RECORD SET:
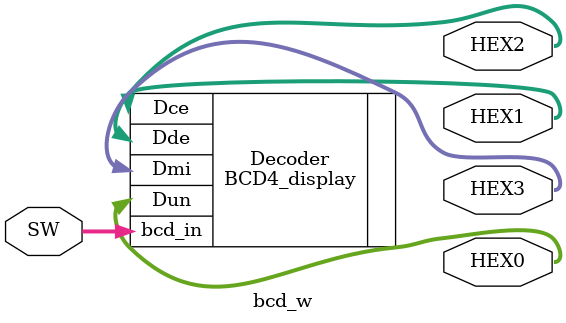
<source format=v>
module bcd_w (
input [9:0] SW,
output [0:6] HEX0,HEX1,HEX2,HEX3);

BCD4_display Decoder(
	.bcd_in(SW),
	.Dun(HEX0),
	.Dde(HEX1),
	.Dce(HEX2),
	.Dmi(HEX3));
	
	endmodule
</source>
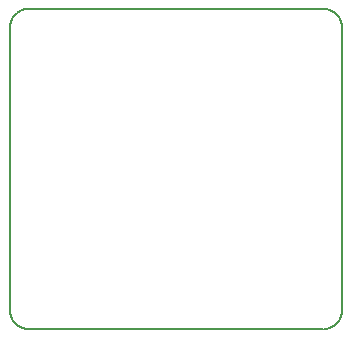
<source format=gko>
G04*
G04 #@! TF.GenerationSoftware,Altium Limited,Altium Designer,19.0.15 (446)*
G04*
G04 Layer_Color=16711935*
%FSLAX25Y25*%
%MOIN*%
G70*
G01*
G75*
%ADD25C,0.00787*%
D25*
X104727Y0D02*
X105686Y86D01*
X106620Y318D01*
X107507Y692D01*
X108326Y1198D01*
X109057Y1824D01*
X109683Y2555D01*
X110189Y3374D01*
X110563Y4261D01*
X110795Y5195D01*
X110881Y6154D01*
X110881Y100250D02*
X110881Y100323D01*
X110881Y100397D01*
X110881Y100394D02*
X110881Y100397D01*
X110795Y101356D01*
X110563Y102290D01*
X110189Y103177D01*
X109683Y103996D01*
X109057Y104727D01*
X108326Y105353D01*
X107507Y105859D01*
X106620Y106233D01*
X105686Y106465D01*
X104727Y106551D01*
X104724Y106551D01*
X6299D02*
X6228Y106541D01*
X6228D02*
X6154Y106551D01*
X5195Y106465D01*
X4261Y106233D01*
X3374Y105859D01*
X2555Y105353D01*
X1824Y104727D01*
X1198Y103996D01*
X692Y103177D01*
X318Y102290D01*
X86Y101356D01*
X0Y100397D01*
X0Y100250D01*
X0Y6154D02*
X88Y5181D01*
X328Y4233D01*
X712Y3335D01*
X1233Y2508D01*
X1876Y1772D01*
X2626Y1147D01*
X3465Y646D01*
X4372Y282D01*
X5325Y65D01*
X6300Y0D01*
X110881Y100250D02*
X110881Y100323D01*
X110881Y100397D01*
X110881Y100394D02*
X110881Y100397D01*
X110795Y101356D01*
X110563Y102290D01*
X110189Y103177D01*
X109683Y103996D01*
X109057Y104727D01*
X108326Y105353D01*
X107507Y105859D01*
X106620Y106233D01*
X105686Y106465D01*
X104727Y106551D01*
X104724Y106551D01*
X6299D02*
X6228Y106541D01*
X6228D02*
X6154Y106551D01*
X5195Y106465D01*
X4261Y106233D01*
X3374Y105859D01*
X2555Y105353D01*
X1824Y104727D01*
X1198Y103996D01*
X692Y103177D01*
X318Y102290D01*
X86Y101356D01*
X0Y100397D01*
X0Y100250D01*
Y6154D02*
Y100250D01*
X110881Y6154D02*
X110881Y6154D01*
X110881Y6154D02*
Y100250D01*
X6300Y0D02*
X104581D01*
X110881Y100397D02*
X110881Y100394D01*
X6299Y106551D02*
X104724D01*
X6228Y106541D02*
X6228D01*
X110881Y100397D02*
X110881Y100394D01*
X6299Y106551D02*
X104724D01*
X6228Y106541D02*
X6228D01*
M02*

</source>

WHAT NEEDS TO BE DONE: For each entry, repeat its text exactly and leave out any picture it holds.

RESPONSE TO THE TASK:
<source format=v>
module bcd_w (
input [9:0] SW,
output [0:6] HEX0,HEX1,HEX2,HEX3);

BCD4_display Decoder(
	.bcd_in(SW),
	.Dun(HEX0),
	.Dde(HEX1),
	.Dce(HEX2),
	.Dmi(HEX3));
	
	endmodule
</source>
<source format=gko>
G04*
G04 #@! TF.GenerationSoftware,Altium Limited,Altium Designer,19.0.15 (446)*
G04*
G04 Layer_Color=16711935*
%FSLAX25Y25*%
%MOIN*%
G70*
G01*
G75*
%ADD25C,0.00787*%
D25*
X104727Y0D02*
X105686Y86D01*
X106620Y318D01*
X107507Y692D01*
X108326Y1198D01*
X109057Y1824D01*
X109683Y2555D01*
X110189Y3374D01*
X110563Y4261D01*
X110795Y5195D01*
X110881Y6154D01*
X110881Y100250D02*
X110881Y100323D01*
X110881Y100397D01*
X110881Y100394D02*
X110881Y100397D01*
X110795Y101356D01*
X110563Y102290D01*
X110189Y103177D01*
X109683Y103996D01*
X109057Y104727D01*
X108326Y105353D01*
X107507Y105859D01*
X106620Y106233D01*
X105686Y106465D01*
X104727Y106551D01*
X104724Y106551D01*
X6299D02*
X6228Y106541D01*
X6228D02*
X6154Y106551D01*
X5195Y106465D01*
X4261Y106233D01*
X3374Y105859D01*
X2555Y105353D01*
X1824Y104727D01*
X1198Y103996D01*
X692Y103177D01*
X318Y102290D01*
X86Y101356D01*
X0Y100397D01*
X0Y100250D01*
X0Y6154D02*
X88Y5181D01*
X328Y4233D01*
X712Y3335D01*
X1233Y2508D01*
X1876Y1772D01*
X2626Y1147D01*
X3465Y646D01*
X4372Y282D01*
X5325Y65D01*
X6300Y0D01*
X110881Y100250D02*
X110881Y100323D01*
X110881Y100397D01*
X110881Y100394D02*
X110881Y100397D01*
X110795Y101356D01*
X110563Y102290D01*
X110189Y103177D01*
X109683Y103996D01*
X109057Y104727D01*
X108326Y105353D01*
X107507Y105859D01*
X106620Y106233D01*
X105686Y106465D01*
X104727Y106551D01*
X104724Y106551D01*
X6299D02*
X6228Y106541D01*
X6228D02*
X6154Y106551D01*
X5195Y106465D01*
X4261Y106233D01*
X3374Y105859D01*
X2555Y105353D01*
X1824Y104727D01*
X1198Y103996D01*
X692Y103177D01*
X318Y102290D01*
X86Y101356D01*
X0Y100397D01*
X0Y100250D01*
Y6154D02*
Y100250D01*
X110881Y6154D02*
X110881Y6154D01*
X110881Y6154D02*
Y100250D01*
X6300Y0D02*
X104581D01*
X110881Y100397D02*
X110881Y100394D01*
X6299Y106551D02*
X104724D01*
X6228Y106541D02*
X6228D01*
X110881Y100397D02*
X110881Y100394D01*
X6299Y106551D02*
X104724D01*
X6228Y106541D02*
X6228D01*
M02*

</source>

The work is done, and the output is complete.